Wehler ist eine Person der Vergangenheit. Seine Kritik an der Kanzlerschaft von Gerhard Schröder nicht von Bedeutung. Wenn Schröder und Fischer in den Irak-Krieg der Bush-Administration eingetreten wären, dann hätte Wehler sich vielleicht nicht genötigt gesehen seinen Artikel gegen Schröder zu schreiben. Auf jeden Fall wäre er wohl kürzer ausgefallen. Aus seiner Sicht wäre wohl, im Fall der Beteiligung Deutschlands an dem Irak-Krieg, dann auch 'was von Schröder geblieben'.
Fehler sind Fehler. Positionen sind Positionen. Demokratie läßt zu, sich zu entscheiden. Gegen den Irak-Krieg oder dafür. Gegen den Türkei-Beitritt zur EU oder dafür. Wer darin Fehler erkennt, der hat die Grundprinzipien der Demokratie nicht verstanden. Wehlers unangemessene Kritik weist nicht in die Zukunft.
Ja, es tönt ja schon seit Jahren. Aber es nun noch mal so zu äußern: Nach den peinlichen Rechtfertigungsversuchen der US-Regierung für den Irak-Krieg: Eine Schande. Der Autor mag es gut finden, Völkerrecht für Staatsraison zu opfern, oder auch: Menschenleben für bessere Stimmung.
Vielleicht will er auch gerne in Irak kämpfen: Er ist dazu nur zu ermutigen, an die Front mit Ihm! Anderer Leute Köpfe opfern sich leicht, insbesondere, wenn es um Abermilliarden geht.
Was für eine Anmaßung eine persönliche Meinung so schamlos als historische Tatsache zu deklarieren! Herr Wehlers Distanz zur "Ära Schröder" geht gegen null. Die gesamte Außenpolitik der rot-grünen Bundesregierung als einen vollen Fehler zu empfinden hat mit der seriösen Arbeit eines Historikers nichts zu tun. Ich hätte nicht gedacht, dass ich dies einem renommiertem Professor erklären muss.
Clemens Frank
Schüler, 19 Jahre
Wenn 2009 die Feiern zum sechzigjährigen Bestehen der Bundesrepublik abgehalten werden, dann geschieht dies vielleicht im Bewußtsein, dass während der Kanzlerschaft von Gerhard Schröder der Grundstein auch für ehrliches aussenpolitisches Handeln gelegt wurde.
Schröder's entschiedenes Eintreten gegen eine rein anglo-amerikanische Globalisierung hat die Weichen für eine Weltpolitik gestellt, die in der Regel zwar noch als sehr problematisch betrachtet wird, da der Wunsch nach Führung durch die stärksten Mächte fortlebt, dass diese uns aber nie selbstlos mit Sicherheit versorgten, sondern nur wegen des kalten Krieges, wird immer noch übersehen. Hätte der Autor die aktuellen Aussagen von Robert Kagan gekannt, hätte er vielleicht etwas objektiver über die Achsenbildung zwischen Paris, Berlin, Moskau und Peking geschrieben.

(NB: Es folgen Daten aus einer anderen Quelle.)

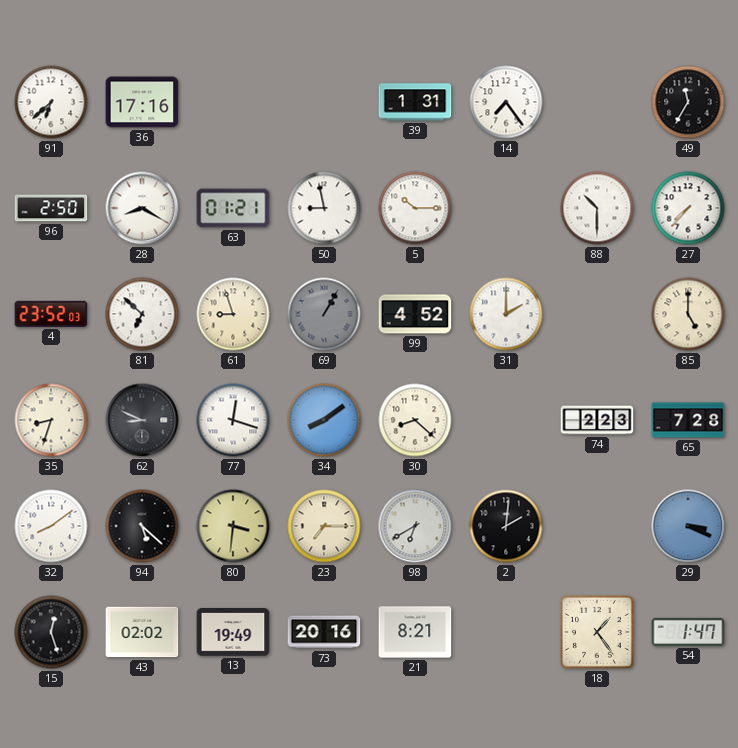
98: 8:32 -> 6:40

Dass die Große Koalition den "alten Freund" Amerika völlig unkritisch wieder wird herzen können, scheint angesichts des ungebrochenen Eigeninteresses der Vereinigten Staaten recht unplausibel.
so wie der erste Absatz dieses Artikels!
streiche 70, setze 60
streiche 1989, setze 1998
Gruss
zeitstrafe
Eigentlich keine schlechte Idee, das Gründungsjahr der Bundesrepublik Deutschland in das Jahr 1939 zu verlegen, dann wäre der Welt ein Krieg erspart geblieben, aber das war wohl nicht der geistige Hintergrund des Satzes "Im Jahr 2009 erscheint, wie man hört, zum 70. Geburtstag der Bundesrepublik eine Festschrift..."?